┌──

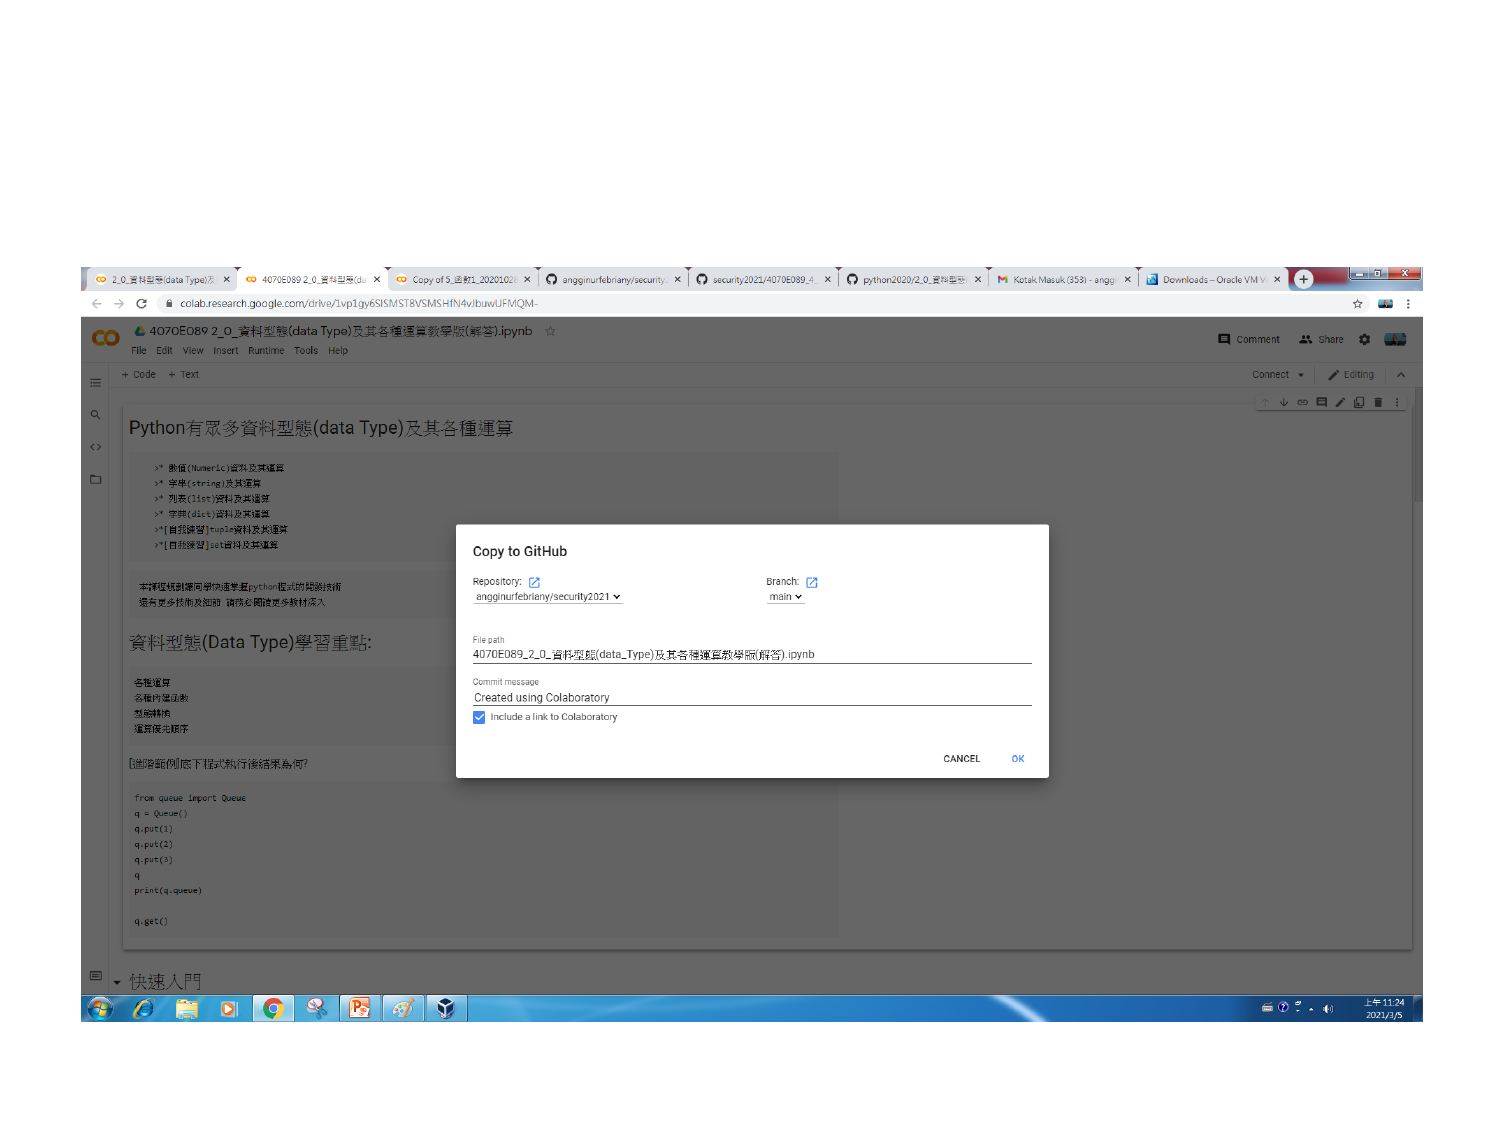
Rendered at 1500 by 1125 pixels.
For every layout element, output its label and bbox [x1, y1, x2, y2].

picture [81, 266, 1424, 1022]
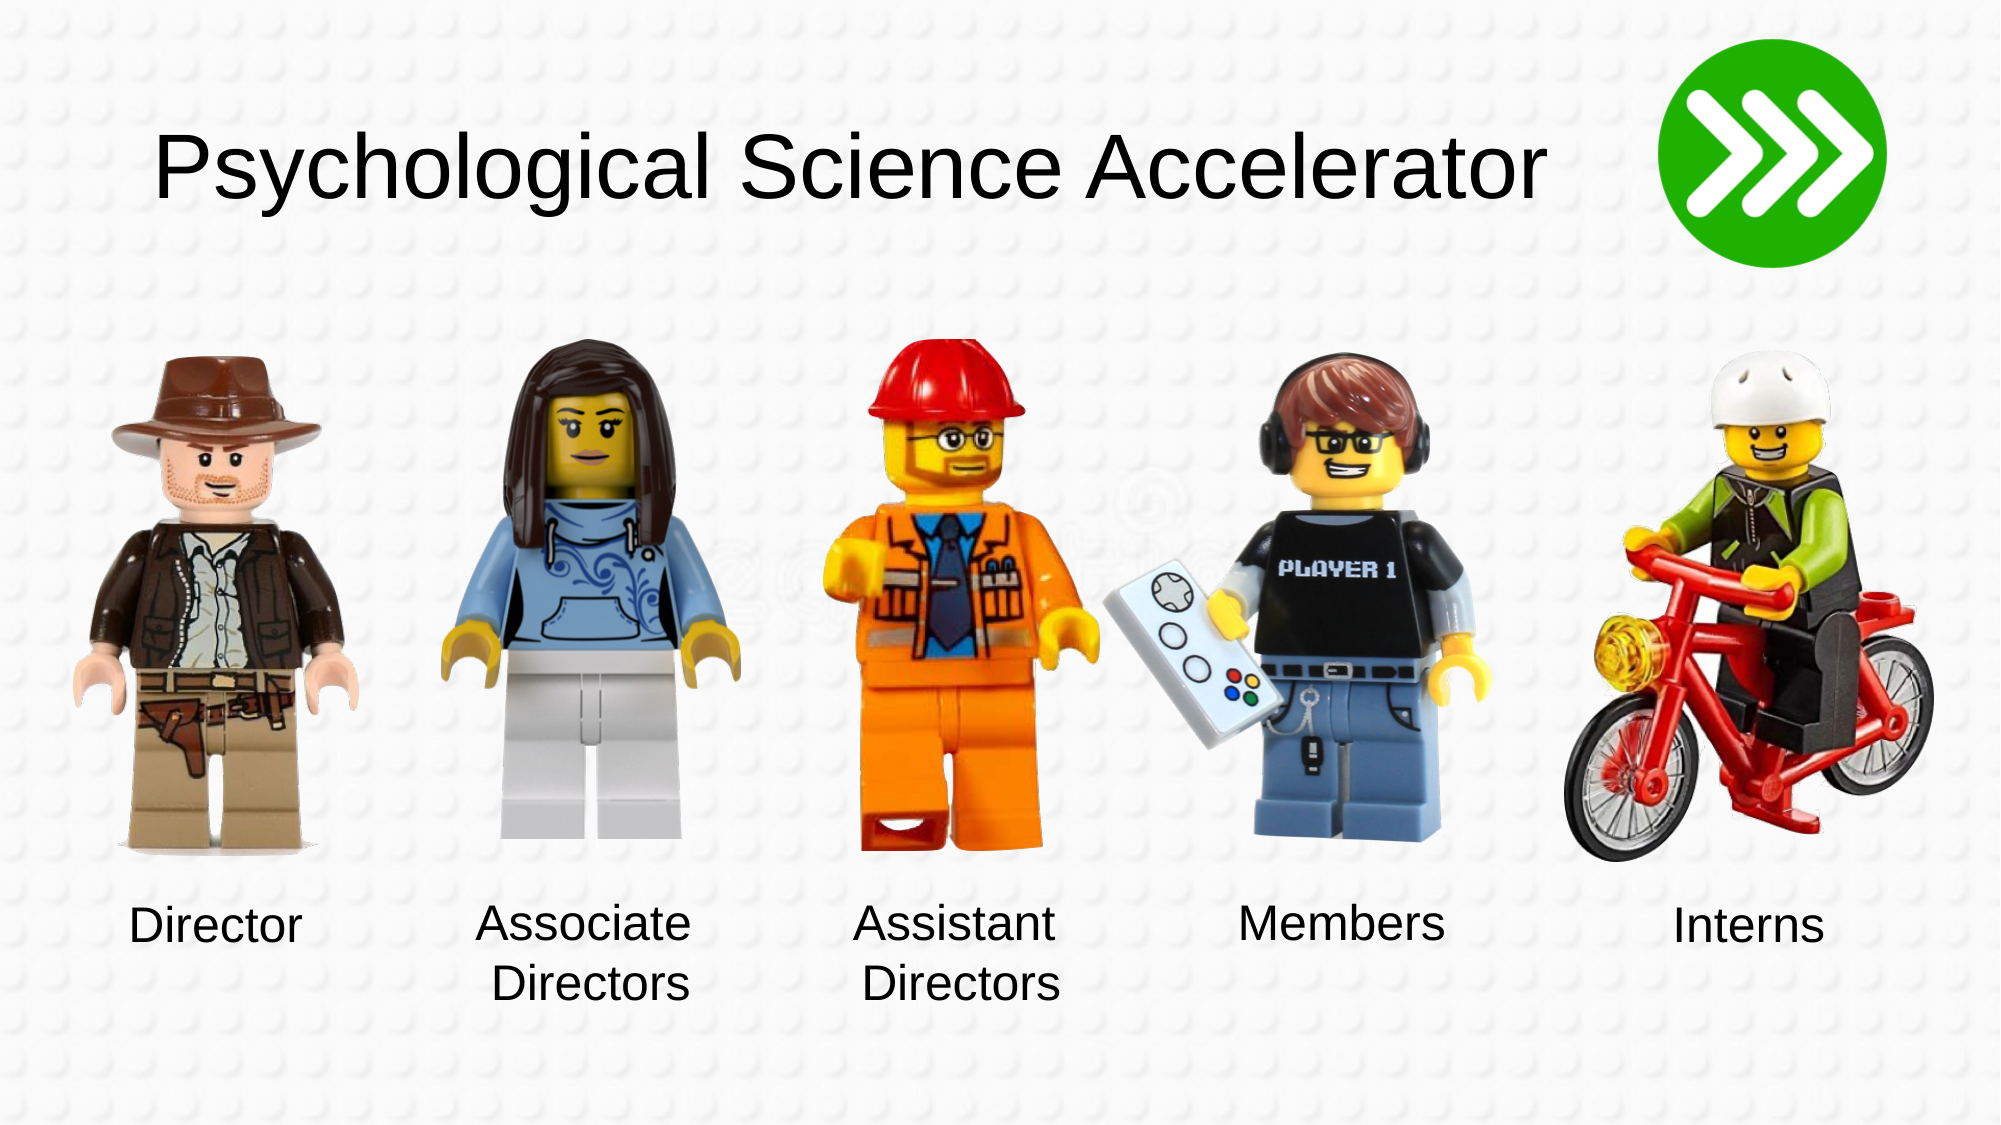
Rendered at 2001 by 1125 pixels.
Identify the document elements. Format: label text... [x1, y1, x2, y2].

└──

__Prompt__
Repeat the records above exactly. Pictures do not belong in the copy.

__Your response__
Rendered at 1500 by 1125 pixels.
For every layout element, output its label and bbox [x1, y1, x2, y2].

picture [81, 266, 1424, 1022]
Rendered at 2001 by 1125 pixels.
Identify the document elements. Format: label text... [x1, y1, x2, y2].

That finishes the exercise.